The fashion of the gentleman is another clue to his suitability. We can blame Beau Brummell for that one. Or thank him, as the case may be. This is an era where a bystander could tell a man’s tailor by the cut of his coat against his shoulders. Or so the Regency genre would have us believe. The fit of the coat gets mentioned an awful lot, along with whether or not the man’s Hessian boots are polished and how his cravat is tied. (Because apparently there are multiple variations for how to tie a cravat, and one receives greater status depending on how intricate and well executed the final result is.)
Variations on a theme
Variables to this Standard Regency Hero Template can be a breath of fresh air.

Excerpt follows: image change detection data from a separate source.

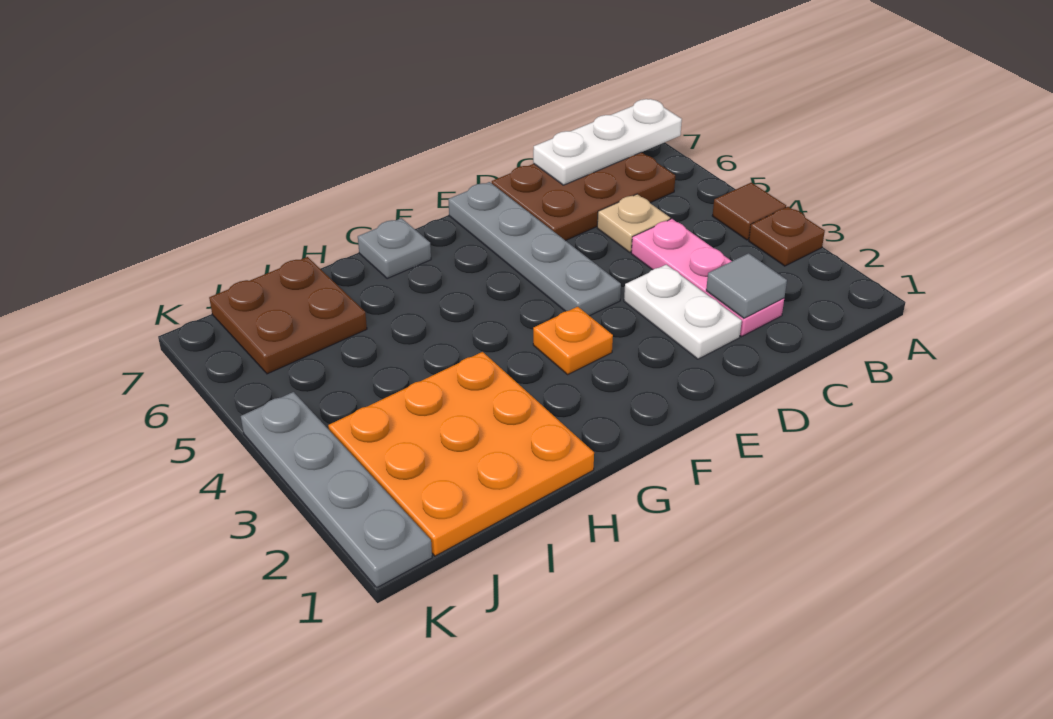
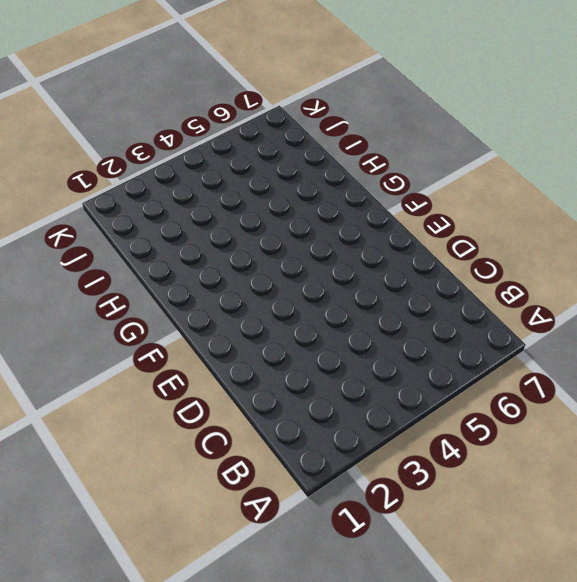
none -> brown 1x1 plate [749,207,825,266]
none -> brown 1x1 tile [712,183,786,240]
none -> brown 2x3 plate [492,152,675,241]

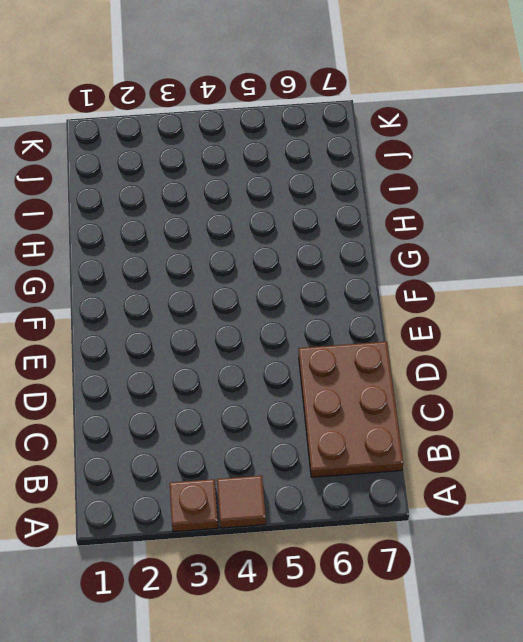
none -> pink 1x3 plate [631,219,784,336]
none -> tan 1x1 plate [597,194,670,252]
none -> white 1x2 plate [624,265,742,359]

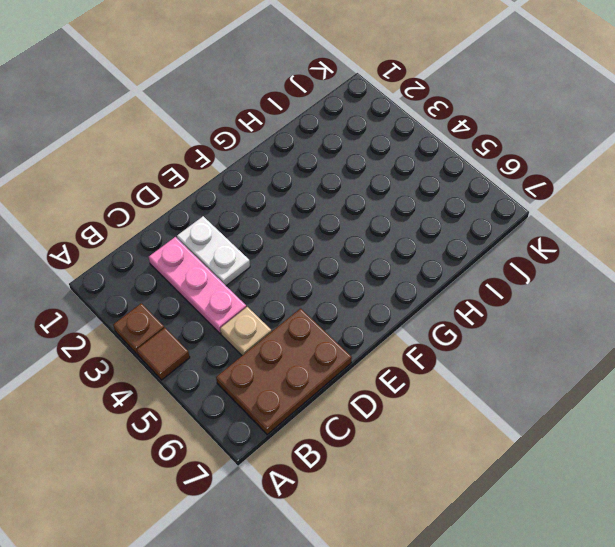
none -> grey 1x4 plate [448,182,621,316]
none -> orange 1x1 plate [533,307,613,374]
none -> grey 1x1 plate [358,218,431,279]

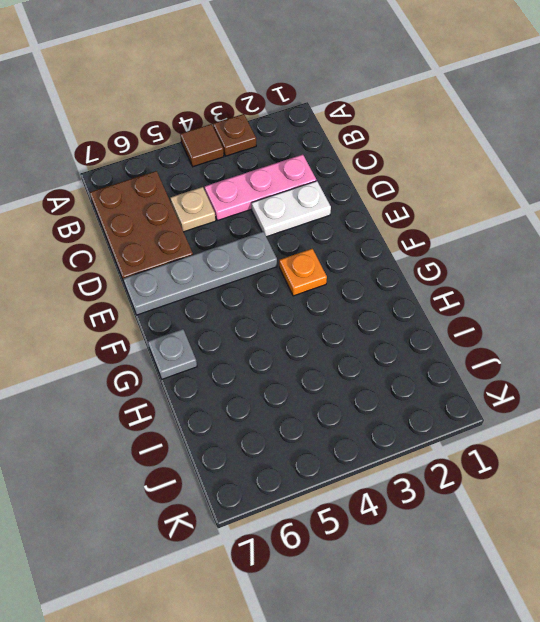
none -> orange 3x3 plate [328,352,594,556]
none -> brown 2x2 plate [209,257,367,374]
none -> grey 1x4 plate [241,392,432,588]

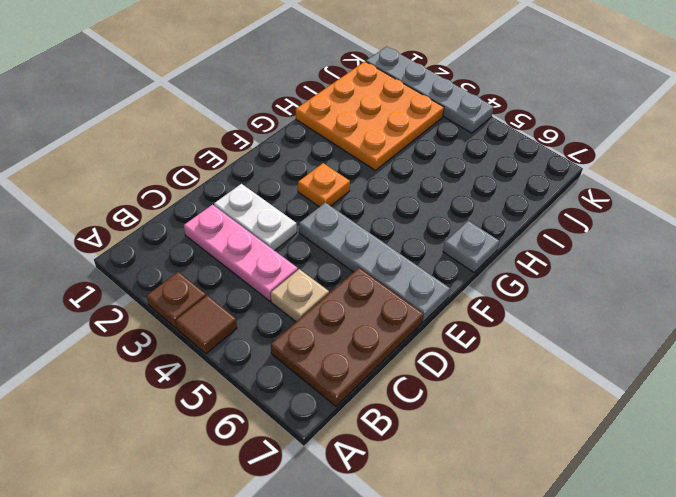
none -> brown 2x2 plate [209,257,367,374]
none -> white 1x3 plate [533,99,682,185]
none -> grey 1x1 tile [706,253,787,318]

Miles Calverleigh in Georgette Heyer’s Black Sheep, for example, doesn’t dress the part of a high-fashion gentleman because after two decades in India he doesn’t give a rip what Society thinks of him. His lack of fashion is as much a character trait for him as obsessive cravat-tying is for any other Regency hero, though.
Compare him to Julian St. John Audley, Earl of Worth from Heyer’s Regency Buck, who is a paragon of fashion without hardly trying. Worth carelessly makes up cravat styles that his fanboys immediately want to copy. He is not a dandy (heaven forbid!), but he gives such particular attention to his dress and grooming while projecting an air of indifference towards it because it’s fashionable to be fashionable while pretending not to care.
Calverleigh’s the better man in more ways than one, even if he is a mere Mr rather than a Lord. But they’re not in the same book vying for the same heroine, so it doesn’t matter.
Overdressed gentlemen, those dandies with their padded shoulders and multitude of seals and fobs, fall firmly into the “unsuitable” category. These are the uber-trendy characters, Regency hipsters perched on the cutting edge of fashion and executing it just a shade too severely for good taste. I’ve yet to read a Regency romance where an overdressed dandy plays the hero; they are typically an object of comic relief or outright scorn.